RECORDS PROVIDED:

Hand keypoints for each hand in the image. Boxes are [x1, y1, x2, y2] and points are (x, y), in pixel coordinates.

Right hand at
* * *
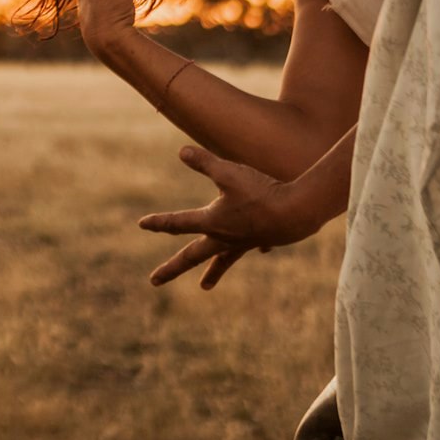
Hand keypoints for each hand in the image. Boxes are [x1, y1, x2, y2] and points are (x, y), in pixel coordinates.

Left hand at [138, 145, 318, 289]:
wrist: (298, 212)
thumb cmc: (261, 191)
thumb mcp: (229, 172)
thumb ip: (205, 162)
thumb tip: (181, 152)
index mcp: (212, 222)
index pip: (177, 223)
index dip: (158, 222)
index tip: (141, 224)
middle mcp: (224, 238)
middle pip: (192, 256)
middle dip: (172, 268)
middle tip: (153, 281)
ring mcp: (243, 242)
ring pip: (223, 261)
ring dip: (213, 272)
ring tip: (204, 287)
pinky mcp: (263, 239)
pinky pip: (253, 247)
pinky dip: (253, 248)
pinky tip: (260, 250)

WHAT TO WORK ON: Please copy the lines above from the line with "ring dip: (213, 272)" up to and including the line with "pinky tip: (260, 250)", exactly as written and with nothing else.

REPLY TO THE TASK:
ring dip: (213, 272)
ring tip: (204, 287)
pinky mcp: (263, 239)
pinky pip: (253, 247)
pinky dip: (253, 248)
pinky tip: (260, 250)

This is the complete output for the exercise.